Horowitz is a former investment banker who has written for the National Review and the Weekly Standard; Matthew Groff has been a post-production supervisor and assistant producer.

Horowitz cites the idea for the film coming from being upset with the unrest in Rwanda and the lack of involvement from the United Nations. Horowitz told Brian Lamb on C-SPAN that “within two weeks” of seeing Moore's film, “I had quit my job [at Lehman Brothers] and started raising money to make the [movie].”

In addition to admiring Michael Moore's documentary style, Horowitz has confessed to being influenced by Sacha Baron Cohen's interviewing technique, and has said that he "was so enamored with" both Moore's and Baron Cohen's approaches to filmmaking that he "hired much of their teams." Writers from The Daily Show, The Onion, and from Michael Moore's films contributed to the documentary.

==Views==
Horowitz has said that some people at the UN “actively want to move the world in a bad direction” while others "move around in a moral fog". As an example of UN bureaucrats' “foggy moral vision” he cites Kofi Annan's comment, apropos of Rwanda, that “the UN must stay impartial even in the face of genocide.”

In another segment, about the organization's failure to stop the killings in Darfur, Horowitz asks Sudan’s UN ambassador why his country stones gays after one sexual act but lesbians after four. “'No, no, no,' the ambassador corrects him. 'Woman, if she is married, she will be stoned immediately.'”

==Reception==
The film had a limited U.S. release in June 2012, to mixed reviews. Owing to its limited release, the film was unable to recoup its $4 million budget at the box office.

Neil Genzlinger of The New York Times called U.N. Me "a sassy documentary that suggests the United Nations is doing more harm than good", saying "Mr. Horowitz, the on-camera gadfly, finds ways to work wit into decidedly unpleasant subject matter."

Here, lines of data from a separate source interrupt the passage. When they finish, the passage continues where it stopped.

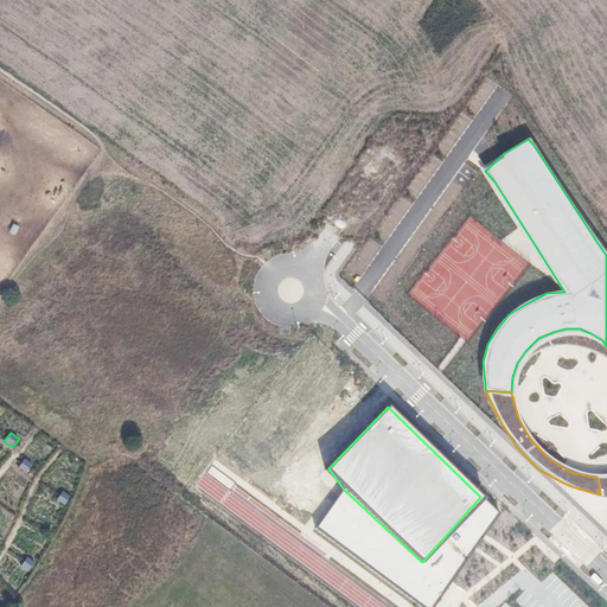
[(33,465),(25,459),(18,467),(27,473),(33,465)]
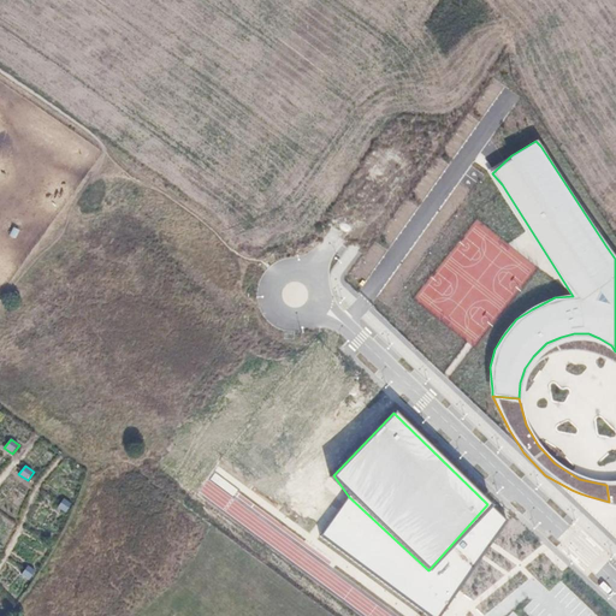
[(397,542),(349,497),(323,534),(433,615),(442,615),(449,606),(457,594),(490,544),(505,519),(487,504),(428,570),(397,542)]
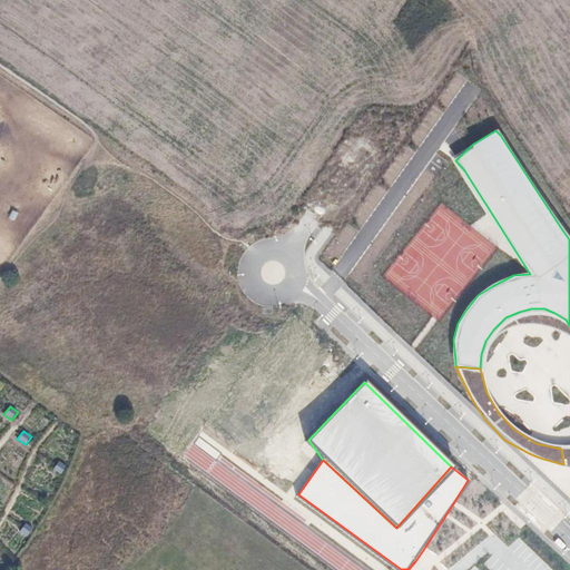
[(68,467),(59,461),(53,469),(61,474),(68,467)]
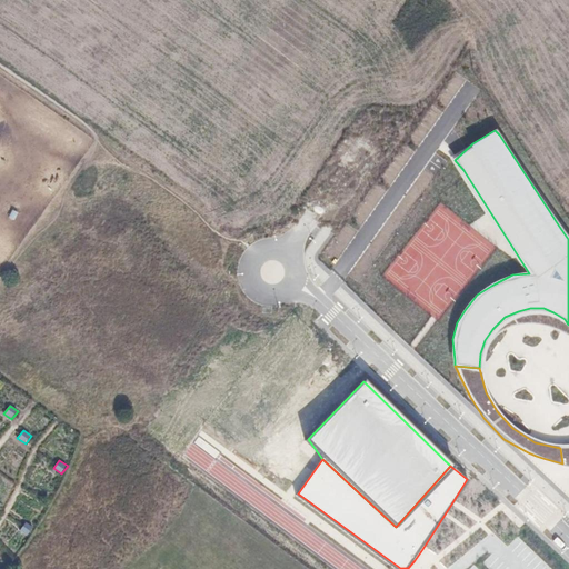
[(35,528),(27,522),(20,530),(28,536),(35,528)]
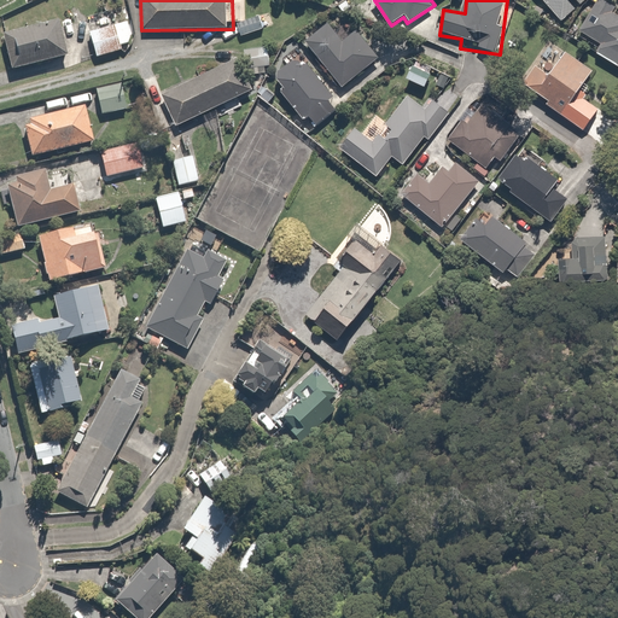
[(576,0),(581,4),(584,0),(541,0),(560,22),(576,7),(569,0),(576,0)]
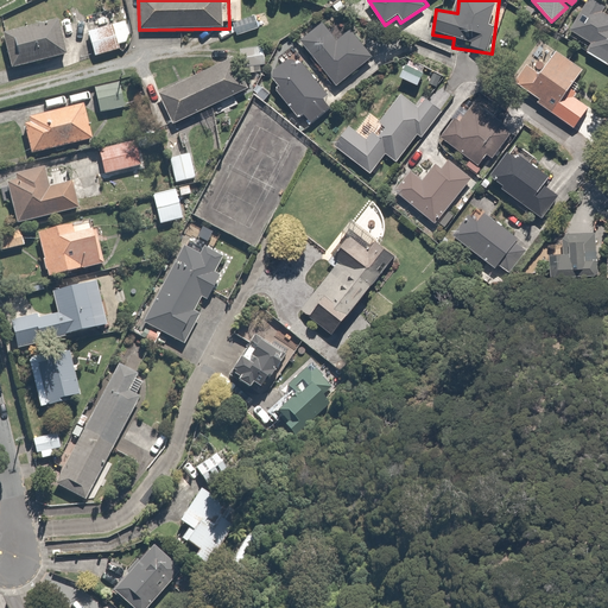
[(607,4),(602,0),(584,0),(567,29),(588,42),(583,49),(607,64),(607,63),(607,4)]
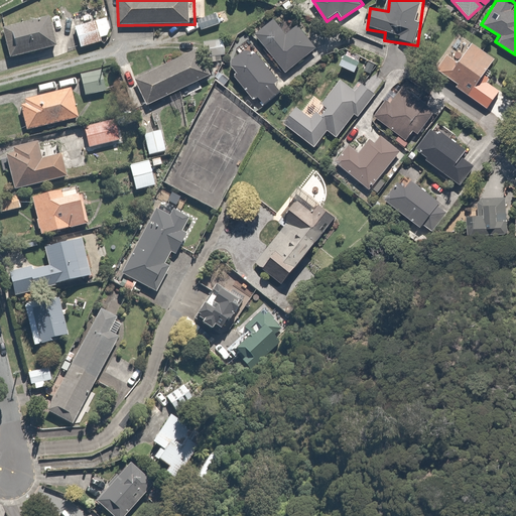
[(57,47),(49,16),(0,28),(0,37),(6,60),(57,47)]
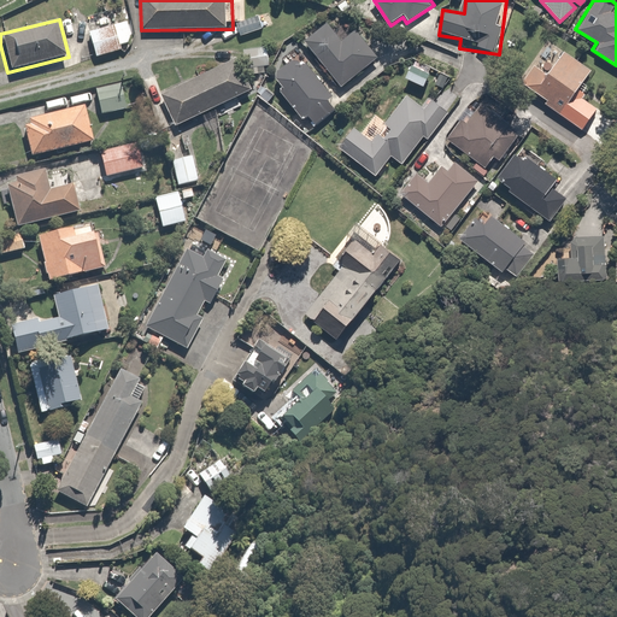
[(127,48),(130,37),(125,22),(86,34),(94,59),(127,48)]
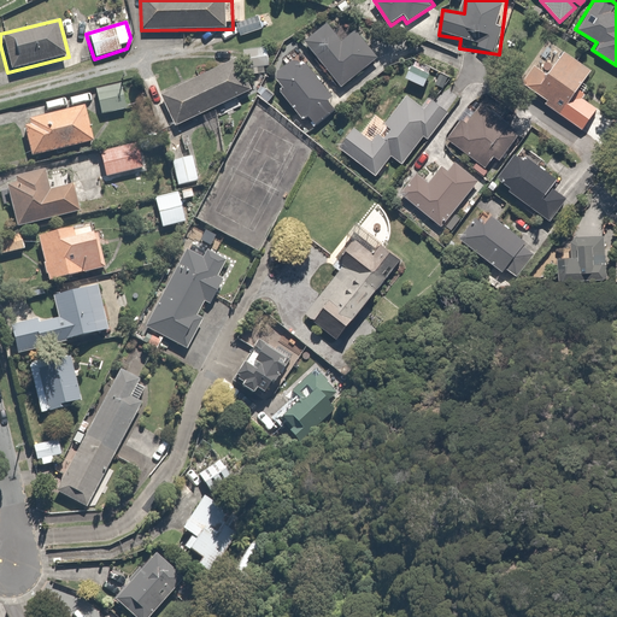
[(340,39),(329,22),(304,39),(340,90),(381,62),(357,27),(340,39)]
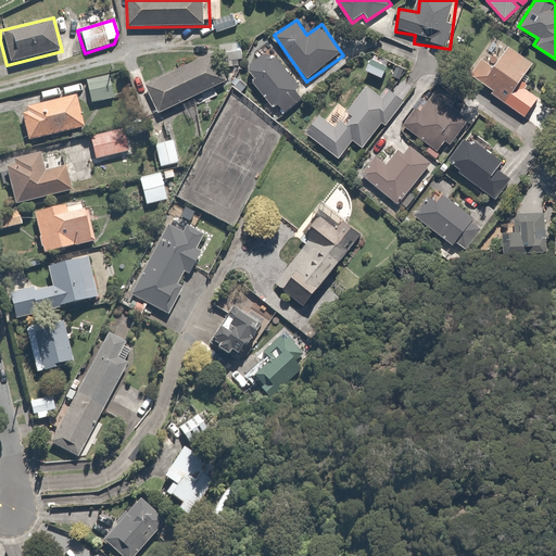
[(242,37),(219,38),(219,61),(243,60),(242,37)]
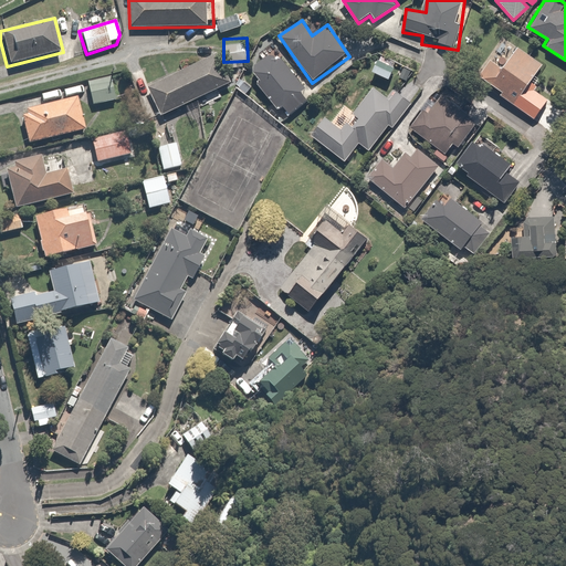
[(549,66),(514,45),(489,90),(523,111),(549,66)]
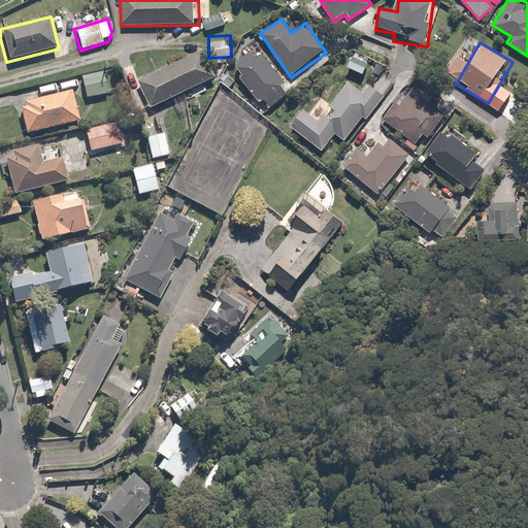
[(235,62),(242,71),(238,74),(260,103),(264,100),(269,107),(287,94),(281,85),(285,81),(257,45),(235,62)]
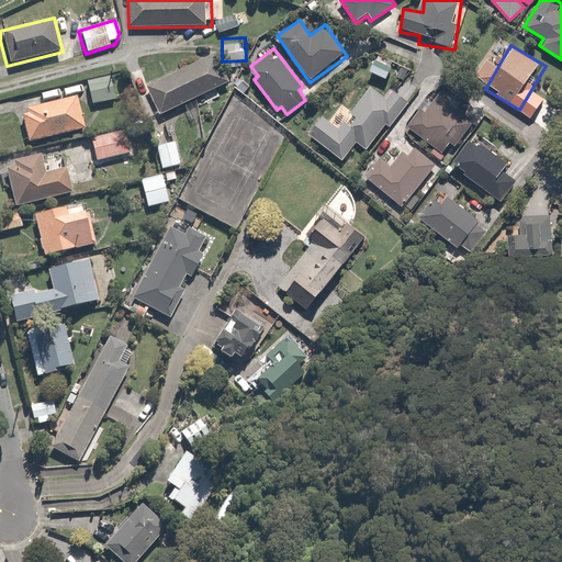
[(146,89),(158,113),(229,77),(218,54),(146,89)]
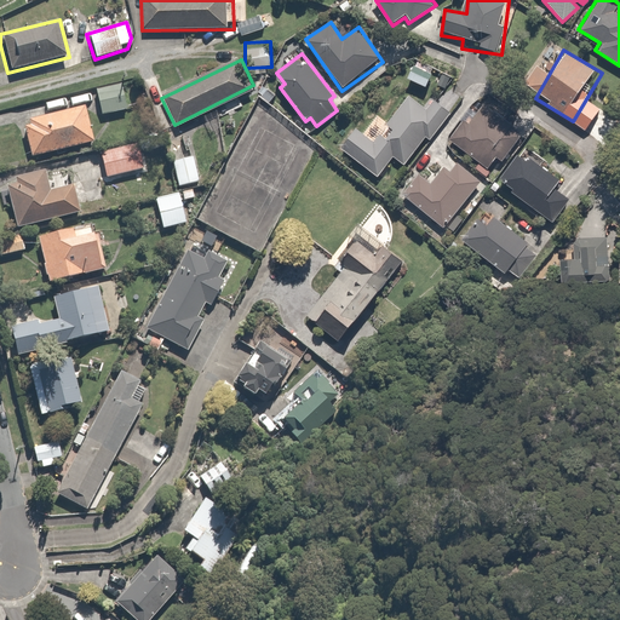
[(165,92),(155,76),(143,85),(151,101),(165,92)]
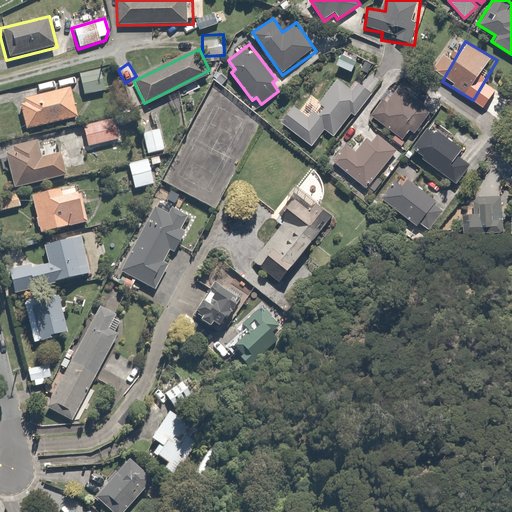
[(326,132),(334,138),(374,88),(346,66),(308,114),(294,103),(280,121),(313,148),(326,132)]
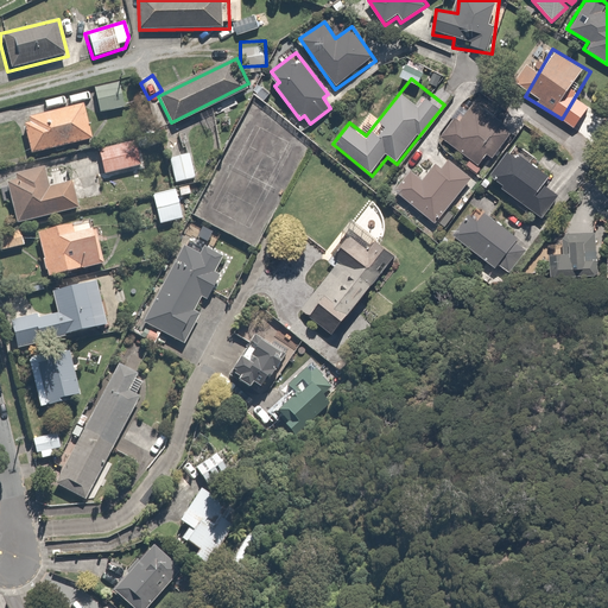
[(90,90),(95,113),(128,105),(122,82),(90,90)]
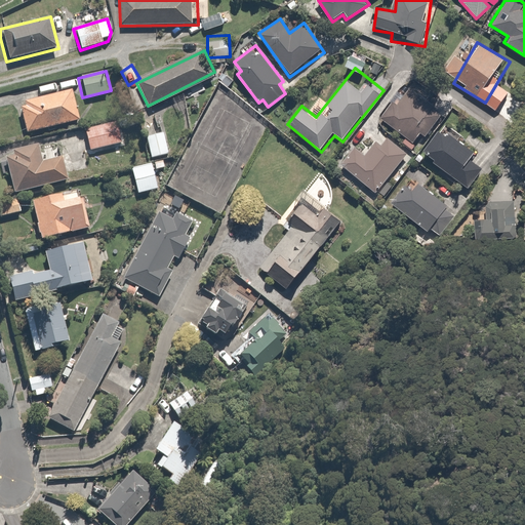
[(421,135),(426,138),(443,115),(403,86),(379,119),(415,145),(421,135)]
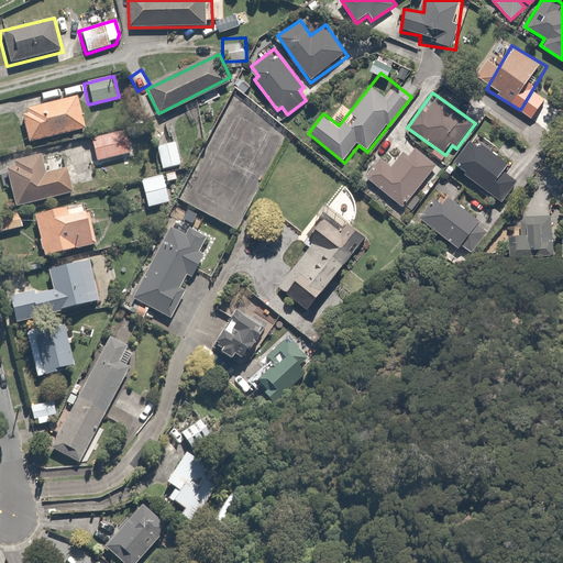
[(76,97),(26,108),(28,111),(21,112),(28,142),(84,129),(76,97)]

The New York Daily News described U.N. Me as a "Michael Moore-style exposé of the United Nations" and singled out a scene in which co-director Horowitz wandered through the halls of the UN building "searching for someone actually working at their desk". Some critics, however, were not entirely impressed by Horowitz's attempts to emulate Michael Moore's style: "Covering a lot of ground in colorful, pacey fashion, the docu is nonetheless somewhat compromised itself by co-director Ami Horowitz's insistence on playing the Michael Moore/Morgan Spurlock role of onscreen provocateur...These japes only do a disservice to the film's many serious allegations."

Brian Brooks, the editor of IndieWire, said "I have to say, this is one of those rare moments when a film seriously has challenged my personal view" and called the movie "funny and engaging". Matthew Lee was shocked to see that Horowitz was able to enter the Security Council. Horowitz has noted that while both conservatives and liberals in the U.S. responded enthusiastically to the film, “Europeans generally are particularly hostile to the movie” because they are put off by “the idea of a moral high ground” and consider “preaching against a particular ideology, for instance radical Islam, is dubious, possibly even racist.”

==Awards and honors==
U.N. Me won the "Best Documentary" award at the 2010 New Hampshire Film Festival.